Text transcribed from the pages |
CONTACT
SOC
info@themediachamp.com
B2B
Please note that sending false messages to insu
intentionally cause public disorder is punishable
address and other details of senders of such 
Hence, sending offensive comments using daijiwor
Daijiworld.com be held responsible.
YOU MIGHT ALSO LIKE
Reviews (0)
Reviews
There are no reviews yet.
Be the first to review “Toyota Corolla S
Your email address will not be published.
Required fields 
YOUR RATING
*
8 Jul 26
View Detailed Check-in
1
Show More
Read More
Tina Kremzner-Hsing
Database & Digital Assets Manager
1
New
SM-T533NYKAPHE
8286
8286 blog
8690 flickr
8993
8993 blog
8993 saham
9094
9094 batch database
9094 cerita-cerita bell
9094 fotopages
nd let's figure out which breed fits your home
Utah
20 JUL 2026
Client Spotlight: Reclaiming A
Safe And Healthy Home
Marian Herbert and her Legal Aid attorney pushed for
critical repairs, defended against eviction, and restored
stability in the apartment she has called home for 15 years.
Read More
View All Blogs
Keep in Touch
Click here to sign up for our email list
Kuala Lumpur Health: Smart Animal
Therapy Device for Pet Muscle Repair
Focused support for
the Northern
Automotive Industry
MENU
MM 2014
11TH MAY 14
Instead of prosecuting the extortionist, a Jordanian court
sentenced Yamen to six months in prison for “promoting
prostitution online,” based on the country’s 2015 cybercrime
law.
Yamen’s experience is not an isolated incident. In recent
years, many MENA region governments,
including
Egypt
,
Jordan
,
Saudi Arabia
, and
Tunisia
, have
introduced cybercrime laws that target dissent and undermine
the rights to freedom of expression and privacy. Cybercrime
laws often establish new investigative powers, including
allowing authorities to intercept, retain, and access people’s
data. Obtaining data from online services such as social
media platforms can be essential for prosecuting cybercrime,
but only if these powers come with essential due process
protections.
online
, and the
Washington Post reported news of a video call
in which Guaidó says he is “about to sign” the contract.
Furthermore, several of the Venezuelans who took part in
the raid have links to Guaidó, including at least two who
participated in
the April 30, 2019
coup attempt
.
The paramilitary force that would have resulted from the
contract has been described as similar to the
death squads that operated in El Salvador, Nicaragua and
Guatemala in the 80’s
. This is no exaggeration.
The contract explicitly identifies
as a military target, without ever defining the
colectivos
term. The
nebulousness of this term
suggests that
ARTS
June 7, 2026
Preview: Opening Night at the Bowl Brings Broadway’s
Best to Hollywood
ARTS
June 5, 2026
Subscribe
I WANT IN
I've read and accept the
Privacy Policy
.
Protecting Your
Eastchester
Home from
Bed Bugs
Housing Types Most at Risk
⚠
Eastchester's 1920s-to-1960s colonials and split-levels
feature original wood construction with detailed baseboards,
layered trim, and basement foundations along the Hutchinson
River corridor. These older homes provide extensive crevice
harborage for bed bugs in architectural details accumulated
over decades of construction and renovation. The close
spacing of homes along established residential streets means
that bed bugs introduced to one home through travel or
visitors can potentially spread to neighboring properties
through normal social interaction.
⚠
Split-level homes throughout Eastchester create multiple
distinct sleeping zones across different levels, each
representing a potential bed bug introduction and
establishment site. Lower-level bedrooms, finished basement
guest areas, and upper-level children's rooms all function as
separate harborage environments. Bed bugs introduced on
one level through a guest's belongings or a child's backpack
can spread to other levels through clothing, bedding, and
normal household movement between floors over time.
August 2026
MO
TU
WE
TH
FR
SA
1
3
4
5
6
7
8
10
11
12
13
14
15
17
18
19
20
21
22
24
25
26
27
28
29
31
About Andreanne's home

Exercise description | Render every line of the rows above as a numbered list with one line per item, and omit any blank lines.

The completed task |
1. CONTACT
2. SOC
3. info@themediachamp.com
4. B2B
5. Please note that sending false messages to insu
6. intentionally cause public disorder is punishable
7. address and other details of senders of such 
8. Hence, sending offensive comments using daijiwor
9. Daijiworld.com be held responsible.
10. YOU MIGHT ALSO LIKE
11. Reviews (0)
12. Reviews
13. There are no reviews yet.
14. Be the first to review “Toyota Corolla S
15. Your email address will not be published.
16. Required fields 
17. YOUR RATING
18. *
19. 8 Jul 26
20. View Detailed Check-in
21. 1
22. Show More
23. Read More
24. Tina Kremzner-Hsing
25. Database & Digital Assets Manager
26. 1
27. New
28. SM-T533NYKAPHE
29. 8286
30. 8286 blog
31. 8690 flickr
32. 8993
33. 8993 blog
34. 8993 saham
35. 9094
36. 9094 batch database
37. 9094 cerita-cerita bell
38. 9094 fotopages
39. nd let's figure out which breed fits your home
40. Utah
41. 20 JUL 2026
42. Client Spotlight: Reclaiming A
43. Safe And Healthy Home
44. Marian Herbert and her Legal Aid attorney pushed for
45. critical repairs, defended against eviction, and restored
46. stability in the apartment she has called home for 15 years.
47. Read More
48. View All Blogs
49. Keep in Touch
50. Click here to sign up for our email list
51. Kuala Lumpur Health: Smart Animal
52. Therapy Device for Pet Muscle Repair
53. Focused support for
54. the Northern
55. Automotive Industry
56. MENU
57. MM 2014
58. 11TH MAY 14
59. Instead of prosecuting the extortionist, a Jordanian court
60. sentenced Yamen to six months in prison for “promoting
61. prostitution online,” based on the country’s 2015 cybercrime
62. law.
63. Yamen’s experience is not an isolated incident. In recent
64. years, many MENA region governments,
65. including
66. Egypt
67. ,
68. Jordan
69. ,
70. Saudi Arabia
71. , and
72. Tunisia
73. , have
74. introduced cybercrime laws that target dissent and undermine
75. the rights to freedom of expression and privacy. Cybercrime
76. laws often establish new investigative powers, including
77. allowing authorities to intercept, retain, and access people’s
78. data. Obtaining data from online services such as social
79. media platforms can be essential for prosecuting cybercrime,
80. but only if these powers come with essential due process
81. protections.
82. online
83. , and the
84. Washington Post reported news of a video call
85. in which Guaidó says he is “about to sign” the contract.
86. Furthermore, several of the Venezuelans who took part in
87. the raid have links to Guaidó, including at least two who
88. participated in
89. the April 30, 2019
90. coup attempt
91. .
92. The paramilitary force that would have resulted from the
93. contract has been described as similar to the
94. death squads that operated in El Salvador, Nicaragua and
95. Guatemala in the 80’s
96. . This is no exaggeration.
97. The contract explicitly identifies
98. as a military target, without ever defining the
99. colectivos
100. term. The
101. nebulousness of this term
102. suggests that
103. ARTS
104. June 7, 2026
105. Preview: Opening Night at the Bowl Brings Broadway’s
106. Best to Hollywood
107. ARTS
108. June 5, 2026
109. Subscribe
110. I WANT IN
111. I've read and accept the
112. Privacy Policy
113. .
114. Protecting Your
115. Eastchester
116. Home from
117. Bed Bugs
118. Housing Types Most at Risk
119. ⚠
120. Eastchester's 1920s-to-1960s colonials and split-levels
121. feature original wood construction with detailed baseboards,
122. layered trim, and basement foundations along the Hutchinson
123. River corridor. These older homes provide extensive crevice
124. harborage for bed bugs in architectural details accumulated
125. over decades of construction and renovation. The close
126. spacing of homes along established residential streets means
127. that bed bugs introduced to one home through travel or
128. visitors can potentially spread to neighboring properties
129. through normal social interaction.
130. ⚠
131. Split-level homes throughout Eastchester create multiple
132. distinct sleeping zones across different levels, each
133. representing a potential bed bug introduction and
134. establishment site. Lower-level bedrooms, finished basement
135. guest areas, and upper-level children's rooms all function as
136. separate harborage environments. Bed bugs introduced on
137. one level through a guest's belongings or a child's backpack
138. can spread to other levels through clothing, bedding, and
139. normal household movement between floors over time.
140. August 2026
141. MO
142. TU
143. WE
144. TH
145. FR
146. SA
147. 1
148. 3
149. 4
150. 5
151. 6
152. 7
153. 8
154. 10
155. 11
156. 12
157. 13
158. 14
159. 15
160. 17
161. 18
162. 19
163. 20
164. 21
165. 22
166. 24
167. 25
168. 26
169. 27
170. 28
171. 29
172. 31
173. About Andreanne's home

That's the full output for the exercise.